Everything has a price
And sometimes that price simply seems wrong, especially when it comes to books. I'd love to know what all of you readers out there think. I know that more and more of you are checking out my site from America, Australia, the Republic of Ireland and even more far flung places, so excuse me when I refer to pounds sterling in this post. (Poor old pound, floundering due to Brexit and rumours of another interest rate cut in November.) You'll have to do the conversion maths; soz.
So let's take the expensive end of the scale first.
I was just looking at the blog of lovely seeming lady called Jill https://jillsbookcafe.wordpress.com/. She writes beautifully articulate reviews of books that I like the sound of and one of her missives in particular caught my eye. It was for a book called The Museum of You by Carys Bray. Great title, nice-looking cover. I went to Amazon to find out more about it. The hardcover price is currently £9.09. Not a bad price at all but I don't really like hardbacks as they take up too much room on my limited bookshelf space. The paperback is £7.99 - quite pricey, but a realistic representation of the amount of work that goes into writing a book, I'm sure you agree. But I was staggered to see that the kindle price is £9.49. This seems extortionate. I know when kindle first came out, people felt the books should be cheaper as there was no physical entity - no paper, no shipping, no bookstore space etc etc. The publishers argued, amongst other things, that ebooks have to pay VAT which actual books don't, and that the same amount of work goes into the editing, cover design, promotion and all the rest. Clearly, the book-buying public didn't - quite literally - buy this as soon kindle books started to come down in price. Most of them, anyway. In terms of The Museum of You, I will wait and try to pick up a second-hand copy or buy when it is on promotion as I don't really have spare tenners to spend on books right now.
So now onto the other side of the - literal and metaphorical - coin.
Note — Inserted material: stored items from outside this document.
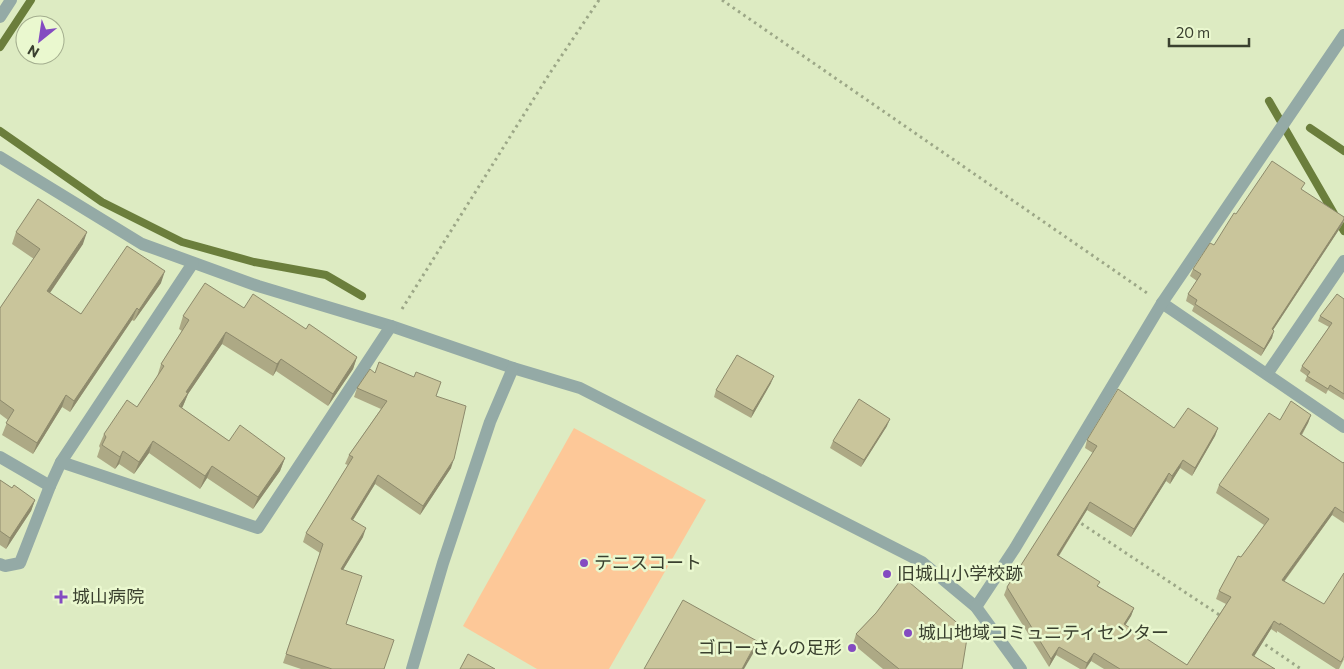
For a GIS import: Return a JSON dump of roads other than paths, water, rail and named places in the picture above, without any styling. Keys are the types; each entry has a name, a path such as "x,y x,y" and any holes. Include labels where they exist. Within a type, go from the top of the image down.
{"street":[{"path":"0,17 11,0"},
{"path":"976,607 1015,548 1162,303 1344,35"},
{"path":"0,157 142,244 258,286 391,326 513,368 580,388 922,562 976,607 1021,669"},
{"path":"1267,374 1344,261"},
{"path":"0,564 5,566 20,563 61,462 193,263"},
{"path":"1162,303 1344,426"},
{"path":"61,462 258,528 391,326"},
{"path":"412,669 443,563 490,422 513,368"},
{"path":"0,457 50,486"}],"waterway":[{"path":"0,47 31,0"},
{"path":"1269,101 1344,231"},
{"path":"1310,128 1344,151"},
{"path":"0,131 102,202 182,242 254,262 326,275 362,296"}],"place":[{"name":"テニスコート","path":"584,563"},
{"name":"旧城山小学校跡","path":"887,574"},
{"name":"城山病院","path":"61,597"},
{"name":"城山地域コミュニティセンター","path":"908,633"},
{"name":"ゴローさんの足形","path":"852,648"}]}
Not only did kindle books start to come down in price, to all intents and purposes they never stopped falling! Many, many books now sell for 99p. My own book is demanding the elevated figure (LOL) of £1.99. Of course this doesn't in any way even begin to reflect the blood, sweat and tears that goes into writing a full-length novel but I guess the rationale is 'pile 'em high and sell 'em cheap'. (Remember that the publisher sets the price, not the writer.) There are also numerous tomes on offer for - well, for nothing. Free. I really struggle with this concept as I do find it hard to believe that anything of quality comes with no price tag at all... but then, I know for a fact that many of the 99p-ers are quality and there's hardly much difference between nothing and less than a quid. It seems publishing hovers between the sublime and the ridiculous in terms of pricing.
So there it is - something for you to consider and mull over and ruminate on. What should the price of a work of art be? Let me know your thoughts.